Reproduce all of the rows below word for word, but leave out the pictures.

**Data supplied:**
○ ○ ○ ○ ○ ○ ○

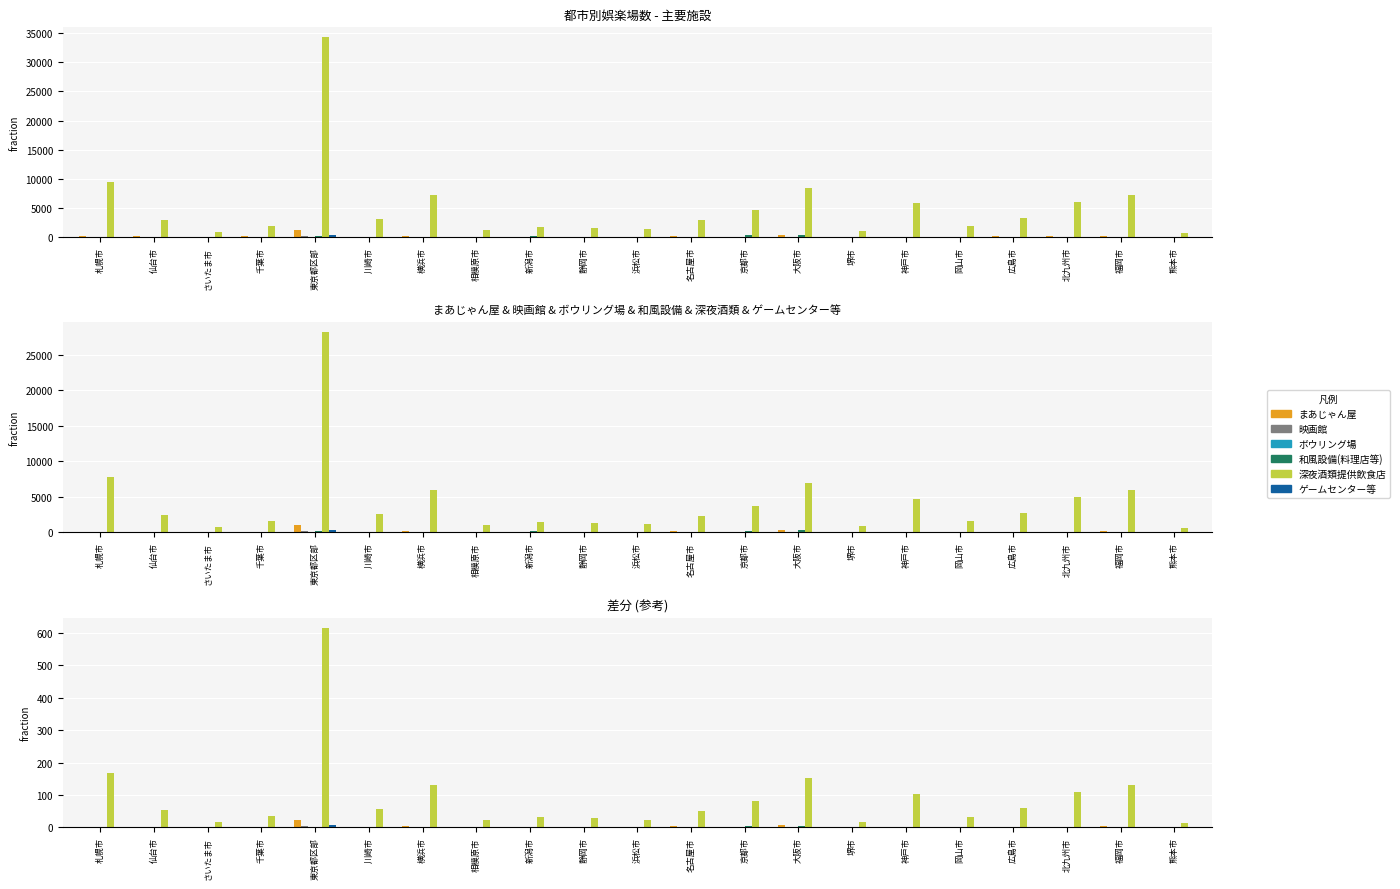

What is the label of the 14th bar from the left?

大阪市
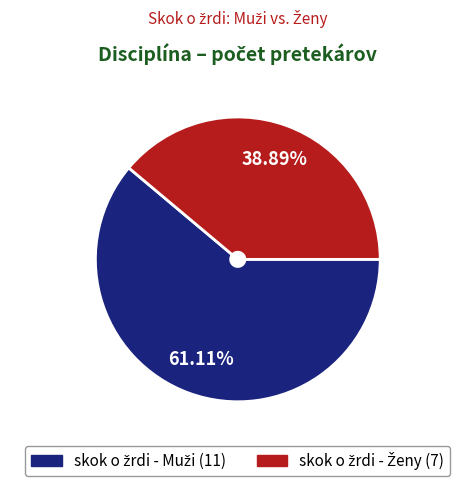

Is there any slice that represents more than half of the pie?

Yes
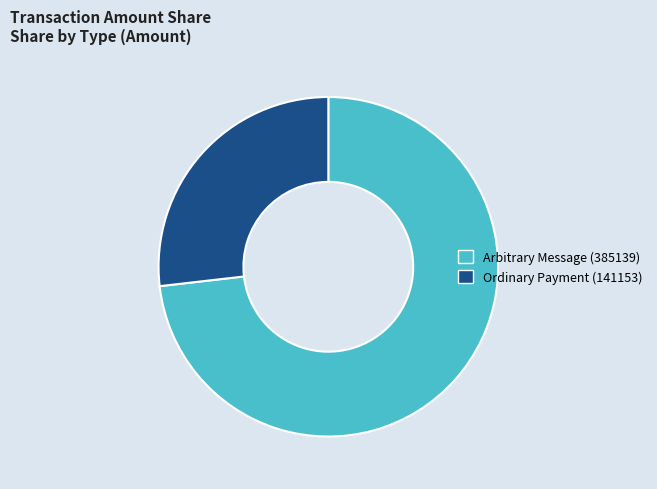

True or false: Ordinary Payment (141153) accounts for 34% of the total.

False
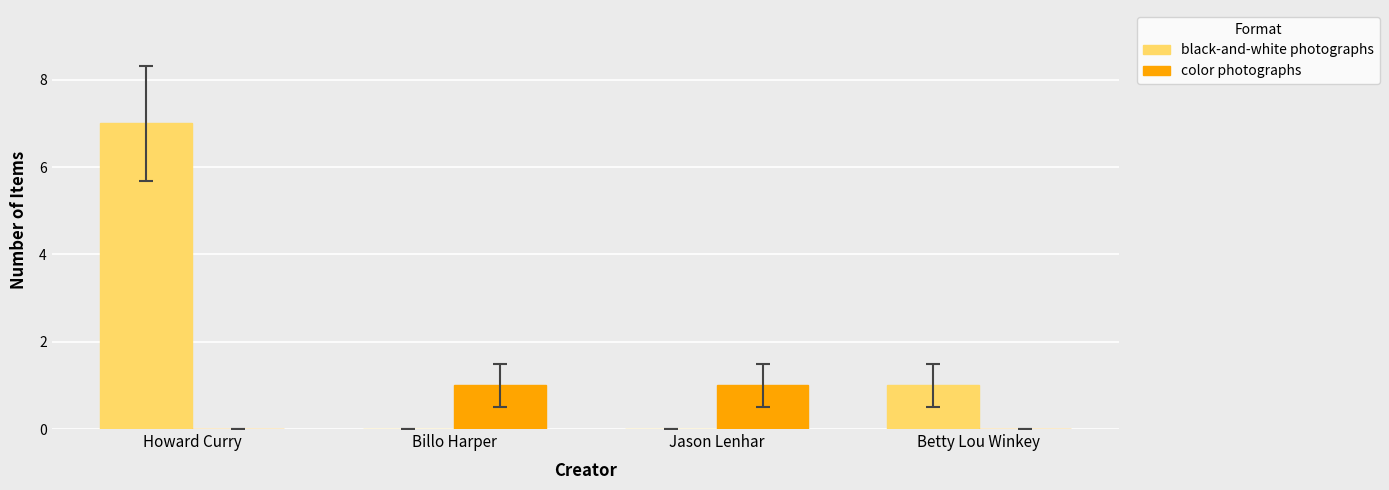

What is the maximum value for black-and-white photographs?

7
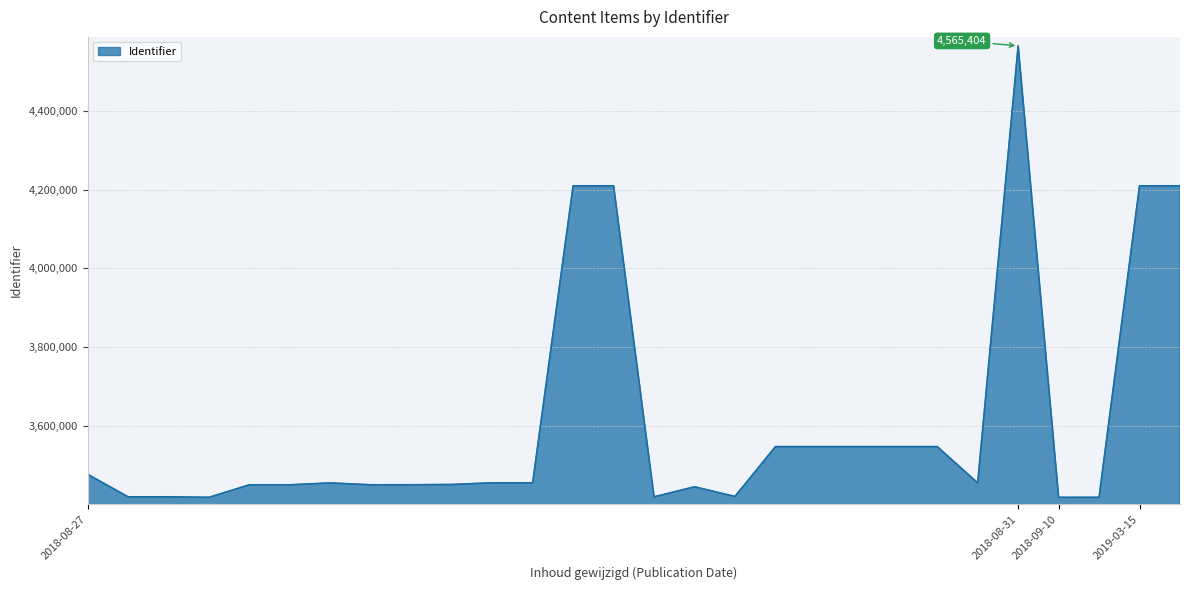

What is the maximum value shown in the chart?

4565404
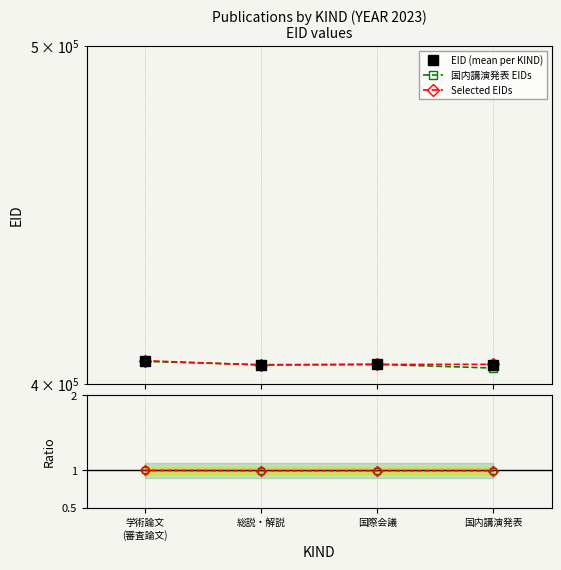

Is the value of EID (mean per KIND) at 総説・解説 greater than the value of 国内講演発表 EIDs at 国際会議?

No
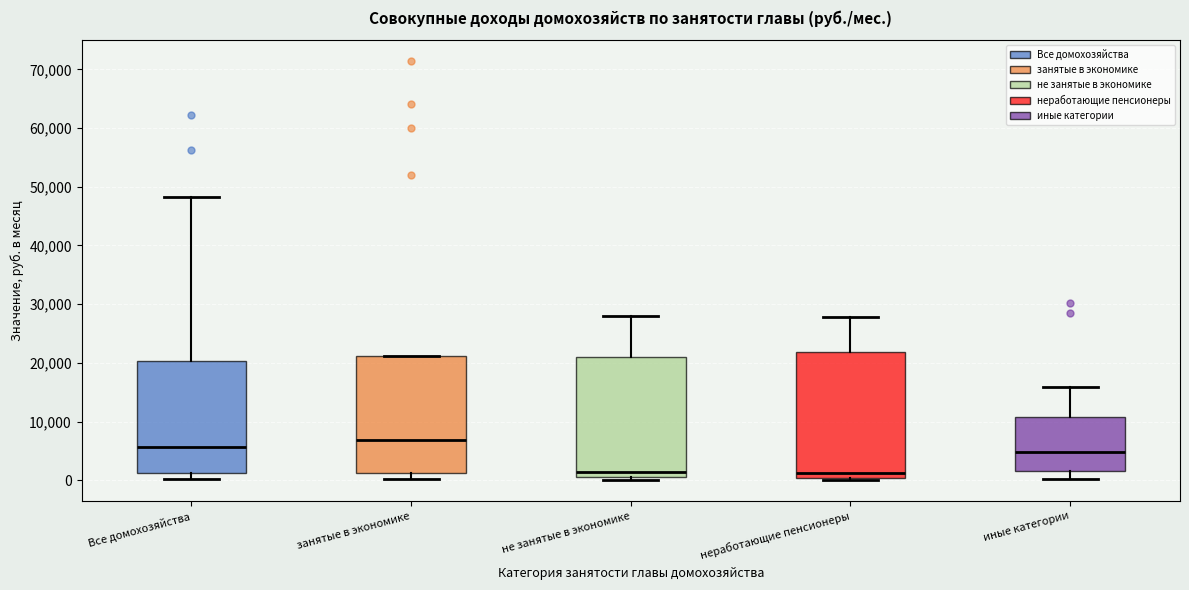

Where does the upper whisker of the box for неработающие пенсионеры end on the y-axis? The values are not printed on the chart, so give them approximately, as read against the axis.

28000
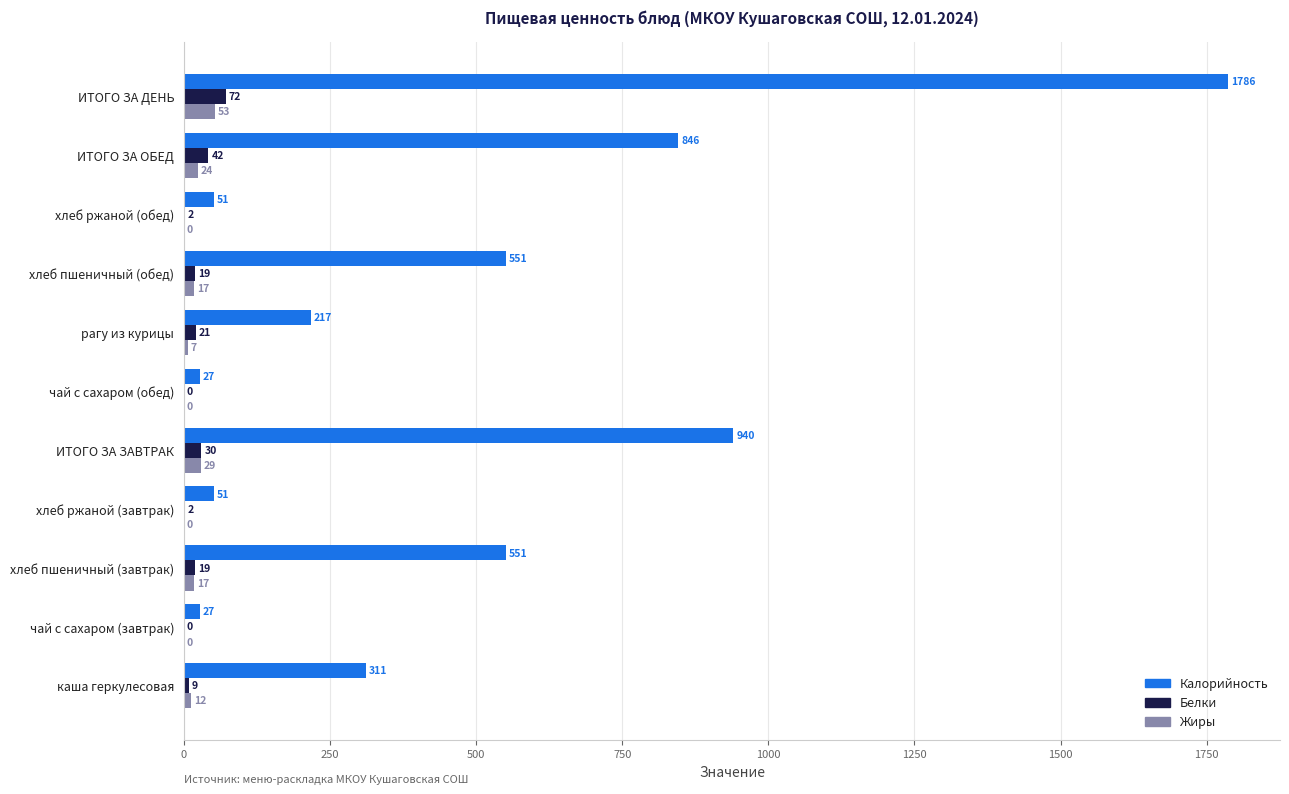

What is the sum of all Жиры values?

159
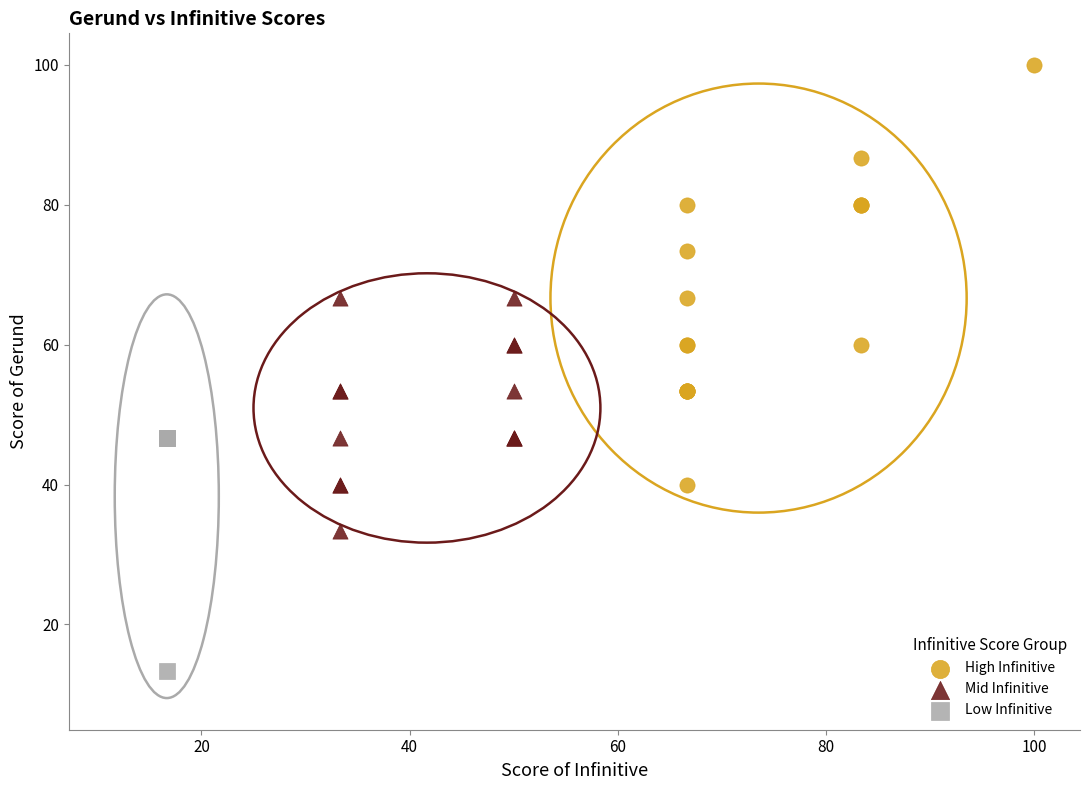

Which series contains the lowest Y value?

Low Infinitive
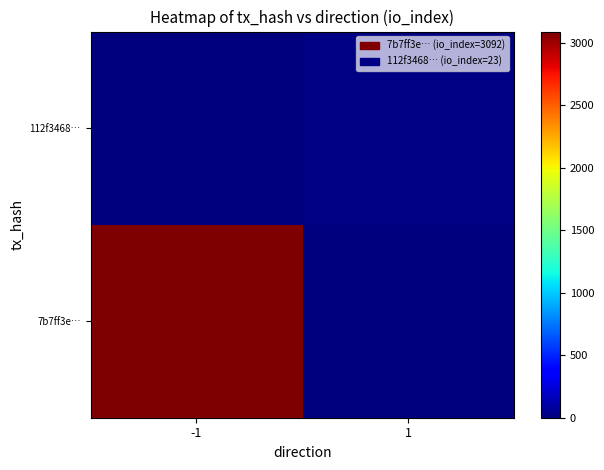

Between -1 and 1, which is larger?

-1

○ ○ ○ ○ ○ ○ ○

**Answer space:**
What is the label of the 14th bar from the left?

大阪市

Is there any slice that represents more than half of the pie?

Yes

True or false: Ordinary Payment (141153) accounts for 34% of the total.

False

What is the maximum value for black-and-white photographs?

7

What is the maximum value shown in the chart?

4565404

Is the value of EID (mean per KIND) at 総説・解説 greater than the value of 国内講演発表 EIDs at 国際会議?

No

Where does the upper whisker of the box for неработающие пенсионеры end on the y-axis? The values are not printed on the chart, so give them approximately, as read against the axis.

28000

What is the sum of all Жиры values?

159

Which series contains the lowest Y value?

Low Infinitive

Between -1 and 1, which is larger?

-1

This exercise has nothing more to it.